**Gösterilen metin**.
-----

Ahmet Haşim / BİR GÜNÜN SONUNDA ARZU

Can yayınlarından çıkan Bir Günün Sonunda Arzu, Ahmed Hâşim’in bütün şiirlerini derlemektedir (İlk bas. Temmuz 2011, 2. bas. Nisan 2013).

Metinler eski yazıdan, daha önce yayımlanmış yeni yazı metinler de göz önünde bulundurularak Cumhuriyet dönemi abecesine çevrilmiş; kaynaklarda rastlanan kimi ufak tefek yanlışlar düzeltilmiş, günümüz okurunu aydınlatmak amacıyla da açıklayıcı dipnotlar eklenmiştir. Metinler, sol sayfada özgün metin, sağ sayfada günümüz diline uyarlaması olmak üzere iki dillidir. Günümüz diline çevrilen metinlerde, şiirlerde aruzun, nazım biçimlerinin ve uyakların yardımıyla geliştirilmiş âhengi yeniden yaratmak amacı güdülmemiştir; böyle bir şey boşuna çabalamak olurdu. Kitabın başında, Hâşim’in yaşamı ve sanatını irdeleyen, 32 sayfalık bir önyazı vardır.

-----

(Mutlak piksel koordinat verileri)

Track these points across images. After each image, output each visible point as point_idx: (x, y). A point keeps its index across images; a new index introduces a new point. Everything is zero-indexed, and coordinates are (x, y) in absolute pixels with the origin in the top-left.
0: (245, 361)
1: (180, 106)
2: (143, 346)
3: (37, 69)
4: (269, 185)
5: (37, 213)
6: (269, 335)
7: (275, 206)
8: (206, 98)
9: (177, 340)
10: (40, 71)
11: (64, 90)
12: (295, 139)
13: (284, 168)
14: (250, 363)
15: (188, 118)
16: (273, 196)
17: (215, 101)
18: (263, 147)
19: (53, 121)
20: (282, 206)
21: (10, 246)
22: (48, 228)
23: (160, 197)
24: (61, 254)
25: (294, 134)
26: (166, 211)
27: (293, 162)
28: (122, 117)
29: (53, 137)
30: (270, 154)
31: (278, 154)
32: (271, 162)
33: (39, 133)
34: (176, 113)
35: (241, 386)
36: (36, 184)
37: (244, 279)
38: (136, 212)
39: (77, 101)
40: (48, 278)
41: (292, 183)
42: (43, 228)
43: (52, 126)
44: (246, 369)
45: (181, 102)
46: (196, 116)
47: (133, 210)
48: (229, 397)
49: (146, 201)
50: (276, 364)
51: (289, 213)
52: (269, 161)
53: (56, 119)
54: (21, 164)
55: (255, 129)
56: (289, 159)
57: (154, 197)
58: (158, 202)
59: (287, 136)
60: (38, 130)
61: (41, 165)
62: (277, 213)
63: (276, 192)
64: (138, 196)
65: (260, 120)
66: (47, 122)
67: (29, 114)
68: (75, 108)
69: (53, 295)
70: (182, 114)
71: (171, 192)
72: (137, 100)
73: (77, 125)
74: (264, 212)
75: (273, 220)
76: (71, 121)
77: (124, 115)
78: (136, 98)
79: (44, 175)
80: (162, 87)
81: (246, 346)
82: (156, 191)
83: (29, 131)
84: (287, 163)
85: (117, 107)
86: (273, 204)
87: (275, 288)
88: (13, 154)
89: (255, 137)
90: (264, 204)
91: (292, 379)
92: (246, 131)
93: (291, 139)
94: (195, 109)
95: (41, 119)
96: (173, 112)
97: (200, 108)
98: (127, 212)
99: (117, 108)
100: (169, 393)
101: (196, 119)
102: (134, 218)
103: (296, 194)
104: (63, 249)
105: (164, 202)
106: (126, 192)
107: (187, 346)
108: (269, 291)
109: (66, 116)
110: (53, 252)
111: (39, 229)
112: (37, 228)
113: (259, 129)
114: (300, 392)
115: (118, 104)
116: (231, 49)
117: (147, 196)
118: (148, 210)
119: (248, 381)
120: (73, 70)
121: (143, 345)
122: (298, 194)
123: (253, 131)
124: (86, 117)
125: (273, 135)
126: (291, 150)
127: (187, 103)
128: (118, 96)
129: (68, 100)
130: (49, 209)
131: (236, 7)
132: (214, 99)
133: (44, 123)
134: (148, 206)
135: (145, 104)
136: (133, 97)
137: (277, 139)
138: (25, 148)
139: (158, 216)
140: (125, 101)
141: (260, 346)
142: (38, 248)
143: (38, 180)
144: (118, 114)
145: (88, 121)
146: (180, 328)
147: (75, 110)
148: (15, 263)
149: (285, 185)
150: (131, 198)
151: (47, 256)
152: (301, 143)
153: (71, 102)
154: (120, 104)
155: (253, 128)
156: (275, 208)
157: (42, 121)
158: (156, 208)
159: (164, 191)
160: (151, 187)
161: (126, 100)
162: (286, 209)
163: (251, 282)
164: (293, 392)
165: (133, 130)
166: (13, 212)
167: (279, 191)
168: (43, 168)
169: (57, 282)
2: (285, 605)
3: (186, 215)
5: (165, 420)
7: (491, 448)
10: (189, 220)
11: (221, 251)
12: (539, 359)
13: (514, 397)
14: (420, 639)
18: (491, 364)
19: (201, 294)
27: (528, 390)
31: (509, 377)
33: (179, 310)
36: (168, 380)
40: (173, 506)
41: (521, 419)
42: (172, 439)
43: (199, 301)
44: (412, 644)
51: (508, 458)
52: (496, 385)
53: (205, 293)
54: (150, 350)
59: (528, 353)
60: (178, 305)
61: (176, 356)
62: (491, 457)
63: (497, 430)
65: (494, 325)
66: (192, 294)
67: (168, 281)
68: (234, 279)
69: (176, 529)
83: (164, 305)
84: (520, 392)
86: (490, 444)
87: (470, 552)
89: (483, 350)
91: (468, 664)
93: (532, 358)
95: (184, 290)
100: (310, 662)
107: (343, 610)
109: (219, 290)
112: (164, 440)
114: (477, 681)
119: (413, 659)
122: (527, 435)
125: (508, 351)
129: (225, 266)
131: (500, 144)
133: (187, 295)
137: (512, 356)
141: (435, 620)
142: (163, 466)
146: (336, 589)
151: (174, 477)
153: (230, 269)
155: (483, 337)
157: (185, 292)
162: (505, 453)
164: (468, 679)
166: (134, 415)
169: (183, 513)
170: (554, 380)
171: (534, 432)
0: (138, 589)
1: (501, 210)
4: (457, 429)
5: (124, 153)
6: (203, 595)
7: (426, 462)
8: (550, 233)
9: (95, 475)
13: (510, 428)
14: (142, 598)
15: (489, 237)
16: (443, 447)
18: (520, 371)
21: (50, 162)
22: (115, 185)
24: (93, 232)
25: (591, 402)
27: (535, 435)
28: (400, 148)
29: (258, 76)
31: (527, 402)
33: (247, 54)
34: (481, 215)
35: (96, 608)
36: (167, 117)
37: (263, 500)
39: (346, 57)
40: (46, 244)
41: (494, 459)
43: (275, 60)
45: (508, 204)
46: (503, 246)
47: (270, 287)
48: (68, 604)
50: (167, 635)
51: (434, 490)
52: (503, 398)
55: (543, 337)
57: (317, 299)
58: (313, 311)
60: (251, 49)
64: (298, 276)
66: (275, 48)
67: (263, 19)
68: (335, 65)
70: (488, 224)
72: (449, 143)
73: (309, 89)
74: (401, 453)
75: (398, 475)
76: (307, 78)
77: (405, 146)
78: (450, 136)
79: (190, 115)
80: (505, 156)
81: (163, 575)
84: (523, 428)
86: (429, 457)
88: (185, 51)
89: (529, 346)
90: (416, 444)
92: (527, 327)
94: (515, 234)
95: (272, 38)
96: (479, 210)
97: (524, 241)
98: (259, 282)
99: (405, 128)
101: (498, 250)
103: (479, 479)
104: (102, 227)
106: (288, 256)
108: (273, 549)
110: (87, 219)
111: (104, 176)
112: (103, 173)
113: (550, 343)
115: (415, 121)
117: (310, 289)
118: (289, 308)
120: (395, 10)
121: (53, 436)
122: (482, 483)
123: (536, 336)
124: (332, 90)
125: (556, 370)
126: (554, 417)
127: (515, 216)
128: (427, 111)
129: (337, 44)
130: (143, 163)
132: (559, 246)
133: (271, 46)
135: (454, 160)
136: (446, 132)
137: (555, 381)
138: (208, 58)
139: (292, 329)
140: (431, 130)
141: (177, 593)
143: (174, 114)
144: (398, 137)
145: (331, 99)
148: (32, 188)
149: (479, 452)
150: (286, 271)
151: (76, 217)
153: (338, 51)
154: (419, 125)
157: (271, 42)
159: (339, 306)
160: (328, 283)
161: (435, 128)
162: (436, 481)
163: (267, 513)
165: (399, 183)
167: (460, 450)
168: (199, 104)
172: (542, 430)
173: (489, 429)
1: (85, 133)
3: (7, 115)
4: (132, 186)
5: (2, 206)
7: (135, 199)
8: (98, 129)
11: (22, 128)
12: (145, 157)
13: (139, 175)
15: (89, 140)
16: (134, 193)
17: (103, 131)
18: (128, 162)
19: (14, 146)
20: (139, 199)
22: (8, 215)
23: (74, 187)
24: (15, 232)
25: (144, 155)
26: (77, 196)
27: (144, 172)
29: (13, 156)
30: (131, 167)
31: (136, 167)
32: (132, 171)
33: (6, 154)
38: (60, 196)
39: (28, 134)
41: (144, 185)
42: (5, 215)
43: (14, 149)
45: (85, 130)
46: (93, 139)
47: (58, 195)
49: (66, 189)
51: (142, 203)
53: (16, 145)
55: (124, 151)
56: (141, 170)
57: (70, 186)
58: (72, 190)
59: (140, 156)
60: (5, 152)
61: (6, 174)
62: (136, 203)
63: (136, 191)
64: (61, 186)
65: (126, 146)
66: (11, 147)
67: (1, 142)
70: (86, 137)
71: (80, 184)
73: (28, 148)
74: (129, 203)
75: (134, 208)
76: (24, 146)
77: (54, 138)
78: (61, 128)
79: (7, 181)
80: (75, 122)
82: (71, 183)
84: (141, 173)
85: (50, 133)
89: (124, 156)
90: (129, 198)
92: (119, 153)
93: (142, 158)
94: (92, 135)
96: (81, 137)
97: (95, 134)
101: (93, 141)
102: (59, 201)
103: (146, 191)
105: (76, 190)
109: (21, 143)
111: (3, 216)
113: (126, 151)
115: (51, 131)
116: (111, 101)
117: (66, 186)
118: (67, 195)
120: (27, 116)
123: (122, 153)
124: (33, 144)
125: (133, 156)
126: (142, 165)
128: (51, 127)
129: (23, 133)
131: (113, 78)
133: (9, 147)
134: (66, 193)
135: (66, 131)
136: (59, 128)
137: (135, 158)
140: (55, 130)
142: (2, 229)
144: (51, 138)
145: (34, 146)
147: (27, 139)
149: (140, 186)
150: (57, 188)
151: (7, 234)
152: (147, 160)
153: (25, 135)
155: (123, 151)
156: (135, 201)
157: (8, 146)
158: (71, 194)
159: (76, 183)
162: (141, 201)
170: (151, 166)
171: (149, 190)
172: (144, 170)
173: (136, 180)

-----

**Yapılacak işlemler**.
A - Bir Günün Sonunda Arzu tanıtımındaki "Ahmet Haşim /" ifadesinden başlayıp "bir önyazı vardır." ifadesine kadar (bu ifade de dahil) olan bölümü olduğu gibi yazın.
B - Bir Günün Sonunda Arzu tanıtımına göre kitabın başındaki önyazı kaç sayfadır?

**Alıştırma yanıtları**.
A -
Ahmet Haşim / BİR GÜNÜN SONUNDA ARZU

Can yayınlarından çıkan Bir Günün Sonunda Arzu, Ahmed Hâşim’in bütün şiirlerini derlemektedir (İlk bas. Temmuz 2011, 2. bas. Nisan 2013).

Metinler eski yazıdan, daha önce yayımlanmış yeni yazı metinler de göz önünde bulundurularak Cumhuriyet dönemi abecesine çevrilmiş; kaynaklarda rastlanan kimi ufak tefek yanlışlar düzeltilmiş, günümüz okurunu aydınlatmak amacıyla da açıklayıcı dipnotlar eklenmiştir. Metinler, sol sayfada özgün metin, sağ sayfada günümüz diline uyarlaması olmak üzere iki dillidir. Günümüz diline çevrilen metinlerde, şiirlerde aruzun, nazım biçimlerinin ve uyakların yardımıyla geliştirilmiş âhengi yeniden yaratmak amacı güdülmemiştir; böyle bir şey boşuna çabalamak olurdu. Kitabın başında, Hâşim’in yaşamı ve sanatını irdeleyen, 32 sayfalık bir önyazı vardır.

B - Önyazı 32 sayfadır.